Summer is peak season, while in winter the town fills with skiers and snowboarders, predominantly from Australia. To avoid the crowds, consider a spring or autumn visit. You’ll have more room to move, and you can enjoy the dramatic changing of the seasons. Most of the activities mentioned in this Queenstown city guide operate all year round.
Summer or winter, the town’s cultural psyche is first and foremost that of an adventure lover’s playground and as mentioned, there’s a serious ‘to do’ list.
Whatever your age, you should give at least one or two activities a go, just to get into the gnarly vibe. AJ Hackett’s Original Bungy Jump over the Kawarau River is an iconic option, but for something slightly less extreme, book a seat on Shotover Jet’sjet boat ride along the twisting Shotover River. Jet boats are a New Zealand invention and this activity will see you ducking and weaving through the narrowest of ravines and gorges. It’s fast, furious, fun — and wet!
We won’t go into winter-specific activities here, but for information on the four ski fields within easy reach of town, Queenstown Tourism’s website is a good place to start.
For more traditional cultural pursuits, there’s no artist alive who wouldn’t find Queenstown’s natural setting inspiring. Black ZQN offers a private art tour to meet some of the region’s best known artists — visiting them at either their private studios or commercial galleries. You can of course head out on your own. Thomas Brown welcomes visitors at his Lake Hayes studio/gallery — an old converted cheese factory. Landscape artist Graham Brinsley has a studio in Arrowtown, and while you’re there, check out the petite Nadene Milne Gallery. It holds some extraordinary pieces of contemporary art.

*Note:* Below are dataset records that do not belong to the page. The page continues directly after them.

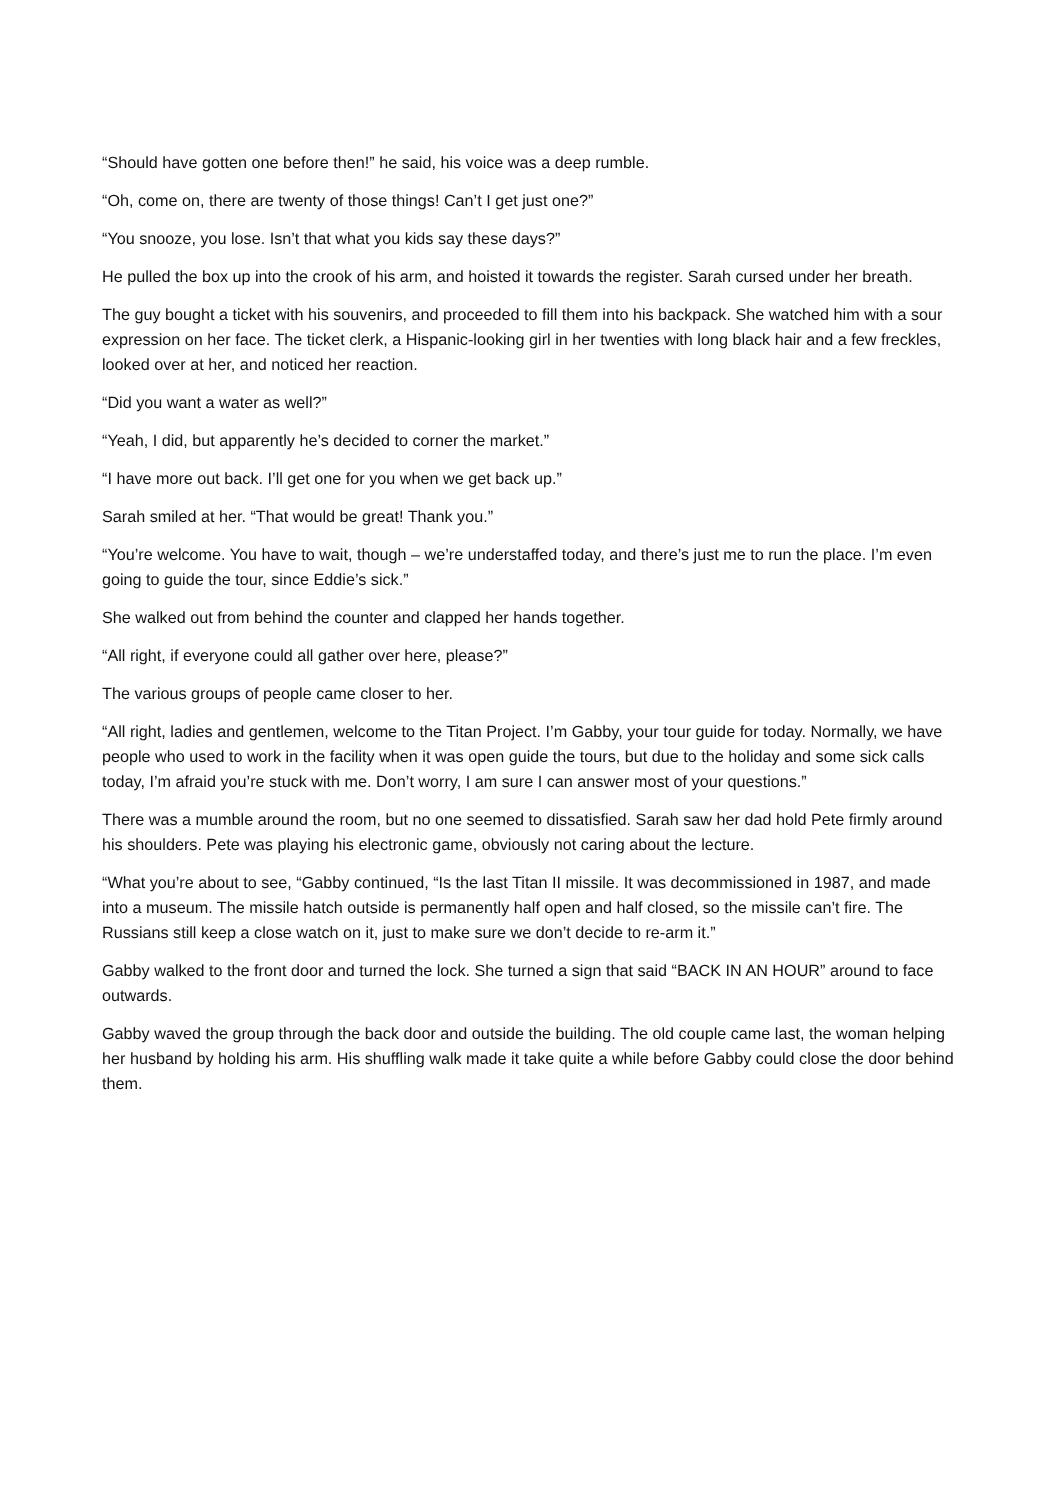“Should have gotten one before then!” he said, his voice was a deep rumble.
“Oh, come on, there are twenty of those things! Can’t I get just one?”
“You snooze, you lose. Isn’t that what you kids say these days?”
He pulled the box up into the crook of his arm, and hoisted it towards the register. Sarah cursed under her breath.
The guy bought a ticket with his souvenirs, and proceeded to fill them into his backpack. She watched him with a sour expression on her face. The ticket clerk, a Hispanic-looking girl in her twenties with long black hair and a few freckles, looked over at her, and noticed her reaction.
“Did you want a water as well?”
“Yeah, I did, but apparently he’s decided to corner the market.”
“I have more out back. I’ll get one for you when we get back up.”
Sarah smiled at her. “That would be great! Thank you.”
“You’re welcome. You have to wait, though – we’re understaffed today, and there’s just me to run the place. I’m even going to guide the tour, since Eddie’s sick.”
She walked out from behind the counter and clapped her hands together.
“All right, if everyone could all gather over here, please?”
The various groups of people came closer to her.
“All right, ladies and gentlemen, welcome to the Titan Project. I’m Gabby, your tour guide for today. Normally, we have people who used to work in the facility when it was open guide the tours, but due to the holiday and some sick calls today, I’m afraid you’re stuck with me. Don’t worry, I am sure I can answer most of your questions.”
There was a mumble around the room, but no one seemed to dissatisfied. Sarah saw her dad hold Pete firmly around his shoulders. Pete was playing his electronic game, obviously not caring about the lecture.
“What you’re about to see, “Gabby continued, “Is the last Titan II missile. It was decommissioned in 1987, and made into a museum. The missile hatch outside is permanently half open and half closed, so the missile can’t fire. The Russians still keep a close watch on it, just to make sure we don’t decide to re-arm it.”
Gabby walked to the front door and turned the lock. She turned a sign that said “BACK IN AN HOUR” around to face outwards.
Gabby waved the group through the back door and outside the building. The old couple came last, the woman helping her husband by holding his arm. His shuffling walk made it take quite a while before Gabby could close the door behind them.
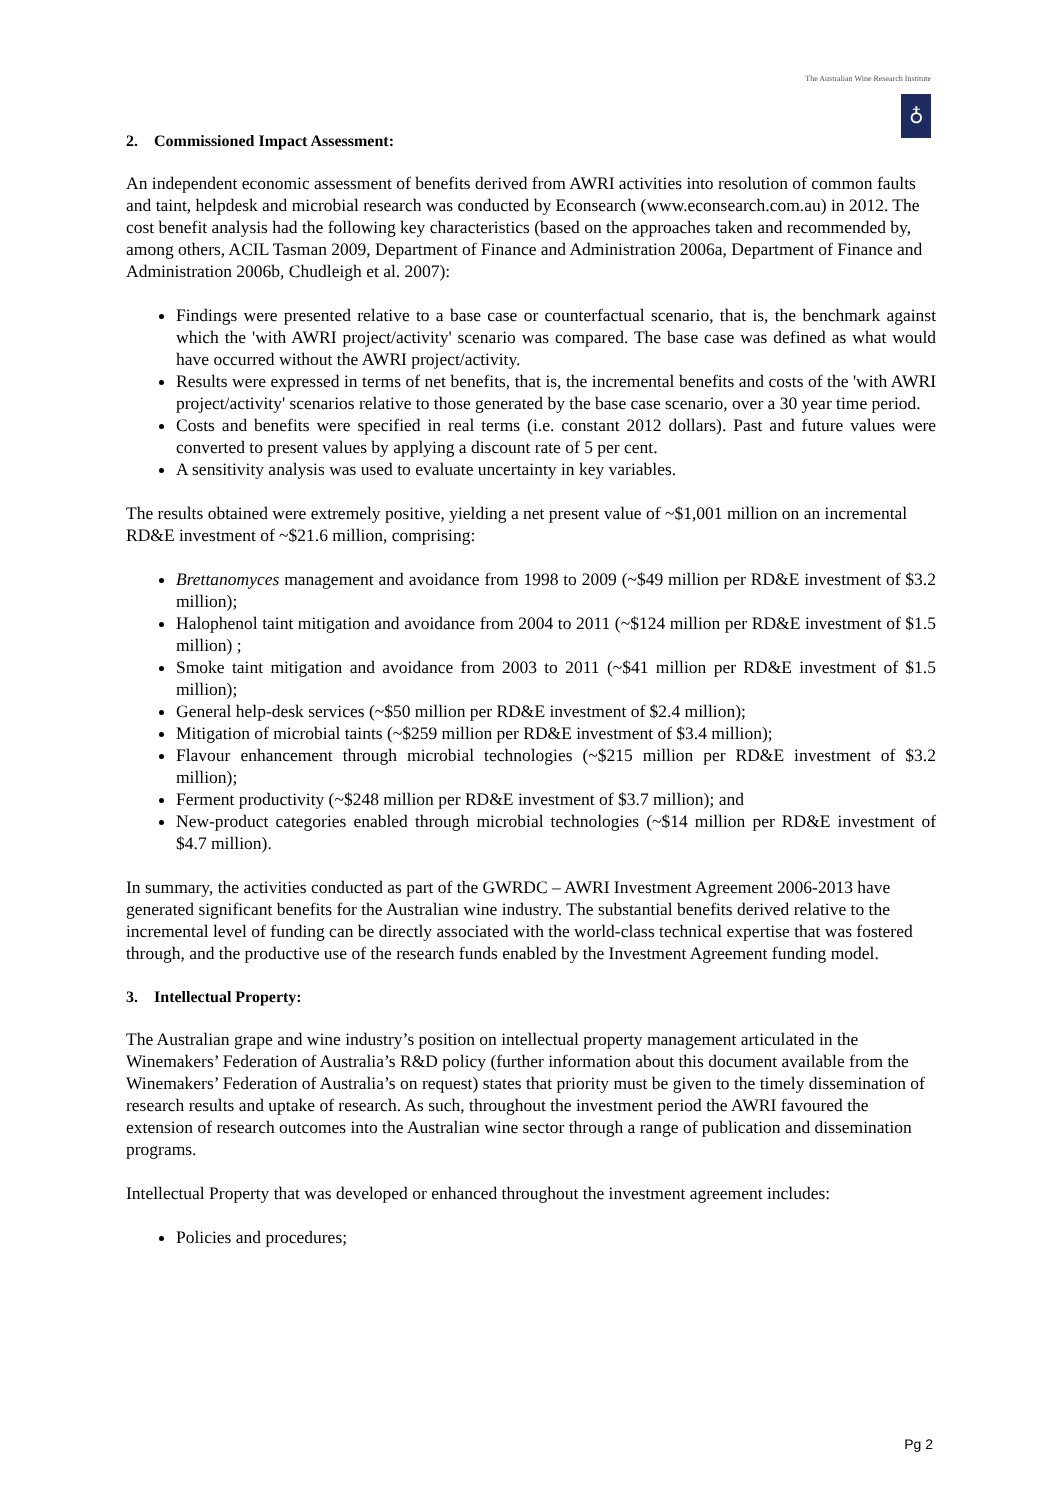The Australian Wine Research Institute
♁
2. Commissioned Impact Assessment:
An independent economic assessment of benefits derived from AWRI activities into resolution of common faults and taint, helpdesk and microbial research was conducted by Econsearch (www.econsearch.com.au) in 2012. The cost benefit analysis had the following key characteristics (based on the approaches taken and recommended by, among others, ACIL Tasman 2009, Department of Finance and Administration 2006a, Department of Finance and Administration 2006b, Chudleigh et al. 2007):
Findings were presented relative to a base case or counterfactual scenario, that is, the benchmark against which the 'with AWRI project/activity' scenario was compared. The base case was defined as what would have occurred without the AWRI project/activity.
Results were expressed in terms of net benefits, that is, the incremental benefits and costs of the 'with AWRI project/activity' scenarios relative to those generated by the base case scenario, over a 30 year time period.
Costs and benefits were specified in real terms (i.e. constant 2012 dollars). Past and future values were converted to present values by applying a discount rate of 5 per cent.
A sensitivity analysis was used to evaluate uncertainty in key variables.
The results obtained were extremely positive, yielding a net present value of ~$1,001 million on an incremental RD&E investment of ~$21.6 million, comprising:
Brettanomyces management and avoidance from 1998 to 2009 (~$49 million per RD&E investment of $3.2 million);
Halophenol taint mitigation and avoidance from 2004 to 2011 (~$124 million per RD&E investment of $1.5 million) ;
Smoke taint mitigation and avoidance from 2003 to 2011 (~$41 million per RD&E investment of $1.5 million);
General help-desk services (~$50 million per RD&E investment of $2.4 million);
Mitigation of microbial taints (~$259 million per RD&E investment of $3.4 million);
Flavour enhancement through microbial technologies (~$215 million per RD&E investment of $3.2 million);
Ferment productivity (~$248 million per RD&E investment of $3.7 million); and
New-product categories enabled through microbial technologies (~$14 million per RD&E investment of $4.7 million).
In summary, the activities conducted as part of the GWRDC – AWRI Investment Agreement 2006-2013 have generated significant benefits for the Australian wine industry. The substantial benefits derived relative to the incremental level of funding can be directly associated with the world-class technical expertise that was fostered through, and the productive use of the research funds enabled by the Investment Agreement funding model.
3. Intellectual Property:
The Australian grape and wine industry’s position on intellectual property management articulated in the Winemakers’ Federation of Australia’s R&D policy (further information about this document available from the Winemakers’ Federation of Australia’s on request) states that priority must be given to the timely dissemination of research results and uptake of research. As such, throughout the investment period the AWRI favoured the extension of research outcomes into the Australian wine sector through a range of publication and dissemination programs.
Intellectual Property that was developed or enhanced throughout the investment agreement includes:
Policies and procedures;
Pg 2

Back in Queenstown itself, the Ivan Clarke Gallery will appeal to all age groups. Not only are Clarke’s landscapes truly breathtaking, but his Lonely Dog franchise is doing big things around the world. There’s a book out, and potentially a movie to come.
Down on the waterfront, Artbay Gallery represents around 50 award-winning New Zealand artists. There are two locations. Check the website for special events during your stay.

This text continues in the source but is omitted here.